=== Problem description ===
Count how many lines of the data contain the word "left". Reply with that number only.

Data excerpts:
-*-

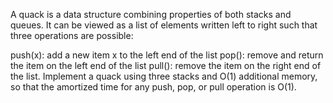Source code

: A quack is a data structure combining properties of both stacks and queues. It can be viewed as a list of elements written left to right such that three operations are possible:

push(x): add a new item x to the left end of the list
pop(): remove and return the item on the left end of the list
pull(): remove the item on the right end of the list.
Implement a quack using three stacks and O(1) additional memory, so that the amortized time for any push, pop, or pull operation is O(1).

-*-

=== Answer space ===
3